Presently, significant strides are being made in tokenizing ’40 Act funds, with the focus on increasing efficiency. Tokenized U.S. Treasury funds have already exceeded $1 billion. Franklin Templeton confirmed that their ’40 Act Fund has noted operational benefits from the use of a blockchain-based system, such as enhanced security, faster transaction processing, and cost reduction, all of which are advantageous for Fund shareholders.
Tokenized bonds are becoming increasingly common outside of the US, largely due to regulatory uncertainty. HSBC has tokenized a government bond worth HK$600 Billion, which was issued in four different currencies. This digital bond has reduced the settlement period from five days to just one. Moreover, the legitimacy of tokenized bonds has been boosted by ratings from the reputable Moody’s.
The U.S. has also witnessed the emergence of tokenized mortgages.
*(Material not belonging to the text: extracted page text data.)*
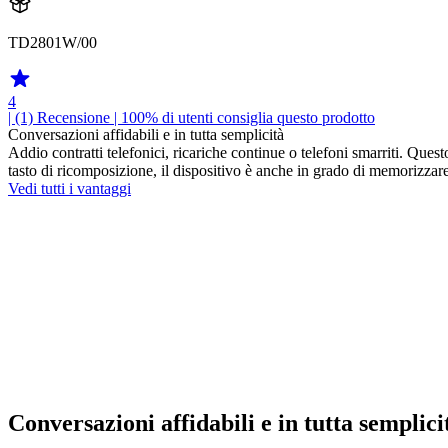
TD2801W/00
4
| (1)
Recensione
| 100% di utenti consiglia questo prodotto
Conversazioni affidabili e in tutta semplicità
Addio contratti telefonici, ricariche continue o telefoni smarriti. Ques
tasto di ricomposizione, il dispositivo è anche in grado di memorizzare 
Vedi tutti i vantaggi
Conversazioni affidabili e in tutta semplici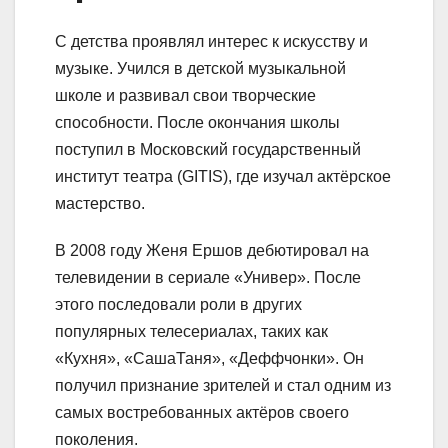
С детства проявлял интерес к искусству и
музыке. Учился в детской музыкальной
школе и развивал свои творческие
способности. После окончания школы
поступил в Московский государственный
институт театра (GITIS), где изучал актёрское
мастерство.
В 2008 году Женя Ершов дебютировал на
телевидении в сериале «Универ». После
этого последовали роли в других
популярных телесериалах, таких как
«Кухня», «СашаТаня», «Деффчонки». Он
получил признание зрителей и стал одним из
самых востребованных актёров своего
поколения.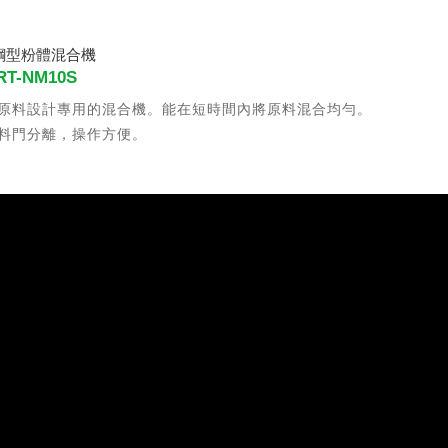
鋼型粉體混合機
T-NM10S
原料設計專用的混合機。能在短時間內將原料混合均勻。
料門分離，操作方便。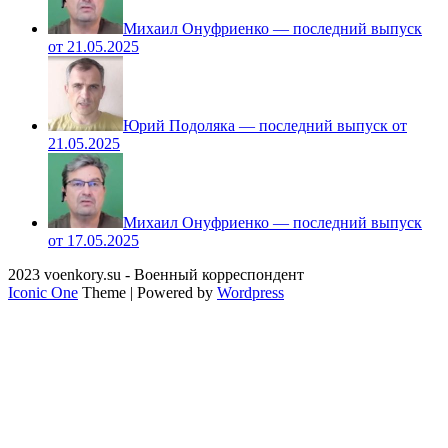
Михаил Онуфриенко — последний выпуск
от 21.05.2025
Юрий Подоляка — последний выпуск от
21.05.2025
Михаил Онуфриенко — последний выпуск
от 17.05.2025
2023 voenkory.su - Военный корреспондент
Iconic One
Theme | Powered by
Wordpress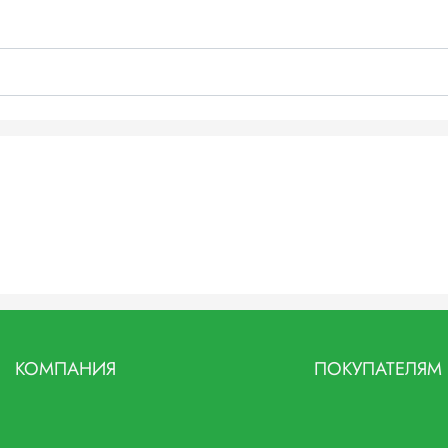
КОМПАНИЯ
ПОКУПАТЕЛЯМ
Figure Technologies stands as one of the leading firms in this arena, by tokenizing not just mortgages, but also Home Equity Lines of Credit (HELOCs), and carrying out rated tokenized securitization. Moreover, they have introduced their DART system, as a competitor to the monopoly of MERS, in the US mortgage market valued at $19.3 trillion.
Big-name investment banks, like Citi and Goldman, are now offering tokenization services to their clients. However, this is just the beginning.
Institutions are putting effort into creating and delivering digital asset tokenized products. Given the significant advantages presented by blockchain technology, it’s impossible for capital markets and institutions to ignore it. Even though adopting change and updating old banking tech infrastructure can be challenging, it’s clear that this is the future of finance.